In training neural networks, we use differentiation and stochastic gradient descent (SGD) to optimize a loss function. Now that we have a sense of how `GradientTape` can be used to compute and access derivatives, we will look at an example where we use automatic differentiation and SGD to find the minimum of $L=(x-x_f)^2$. Here $x_f$ is a variable for a desired value we are trying to optimize for; $L$ represents a loss that we are trying to  minimize. While we can clearly solve this problem analytically ($x_{min}=x_f$), considering how we can compute this using `GradientTape` sets us up nicely for future labs where we use gradient descent to optimize entire neural network losses.

In [None]:
### Function minimization with GradientTape and gradients ###

x = tf.Variable([tf.random.normal([1])]) # Create a single random value for the initial x.
print("Initializing x={}".format(x.numpy())) # Print the initial value

x_f = 4 # Create a target value that x should reach.
learning_rate = 1e-2 # Set a rate to change x to reach the target value.
iterations = 500 # Set a number of iterations to loop through.
history = [] # Create an empty list to store all x values for graphing.

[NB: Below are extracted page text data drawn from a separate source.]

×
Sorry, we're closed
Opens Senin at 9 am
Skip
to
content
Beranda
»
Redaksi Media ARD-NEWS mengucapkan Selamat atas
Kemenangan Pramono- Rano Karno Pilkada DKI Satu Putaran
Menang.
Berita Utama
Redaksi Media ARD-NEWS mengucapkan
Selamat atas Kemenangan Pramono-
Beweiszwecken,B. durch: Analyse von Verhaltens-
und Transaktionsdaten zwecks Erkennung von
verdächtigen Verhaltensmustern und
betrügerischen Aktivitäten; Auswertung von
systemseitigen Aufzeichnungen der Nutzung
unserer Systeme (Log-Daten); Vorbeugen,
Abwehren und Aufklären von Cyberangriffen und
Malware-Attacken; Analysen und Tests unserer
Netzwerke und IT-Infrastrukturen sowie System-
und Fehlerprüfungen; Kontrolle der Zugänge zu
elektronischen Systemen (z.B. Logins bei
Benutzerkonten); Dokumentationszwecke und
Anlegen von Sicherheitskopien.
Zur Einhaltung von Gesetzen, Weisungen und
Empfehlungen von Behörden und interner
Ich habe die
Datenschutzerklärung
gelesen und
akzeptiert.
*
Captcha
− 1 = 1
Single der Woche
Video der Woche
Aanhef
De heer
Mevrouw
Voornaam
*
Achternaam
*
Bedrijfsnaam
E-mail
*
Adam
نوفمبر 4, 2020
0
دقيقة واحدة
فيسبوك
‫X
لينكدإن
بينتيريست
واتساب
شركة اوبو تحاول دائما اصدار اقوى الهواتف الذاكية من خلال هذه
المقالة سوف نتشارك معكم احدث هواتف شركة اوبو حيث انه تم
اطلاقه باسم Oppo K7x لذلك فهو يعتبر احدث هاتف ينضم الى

# In each iteration, we compute the loss, compute the gradient of the loss, and update the x value based on the gradient.
for i in range(iterations):
  with tf.GradientTape() as tape:
    '''TODO: define the loss as described above'''
    loss = (x - x_f)**2 # Compute the loss as the difference between the initial and target values.
    # loss = # TODO

  grad = tape.gradient(loss, x) # Compute the gradient of the loss function (derivative).
  new_x = x - learning_rate*grad # Change the initial value to move it slightly towards the target value.
  x.assign(new_x) # Change the initial value to the new updated value.
  history.append(x.numpy()[0]) # Add the updated value to the graphing list.

print("Final x={}".format(x.numpy())) # Print the final value to see how close it is to the target value.

# Plot the changes of the initial value as it moves towards the target value.
plt.plot(history)
plt.plot([0, iterations],[x_f,x_f])
plt.legend(('Initial Value', 'Target Value'))
plt.xlabel('Iteration')
plt.ylabel('Value')

Try experimenting with different values for `learning_rate` and `iterations` to see what effects they have on the final value and the trend of the graph.

This process of taking an initial value and moving towards a target value is called Stochastic Gradient Descent (SGD). SGD is used in machine learning to optimize weights for higher model accuracy. Even though many other methods have been developed, it remains one of the most commonly used in machine learning for weight optimization.

`GradientTape` provides an extremely flexible framework for automatic differentiation. In order to backpropagate errors through a neural network, we track forward passes on the Tape, use this information to determine the gradients, and then use these gradients for optimization using SGD.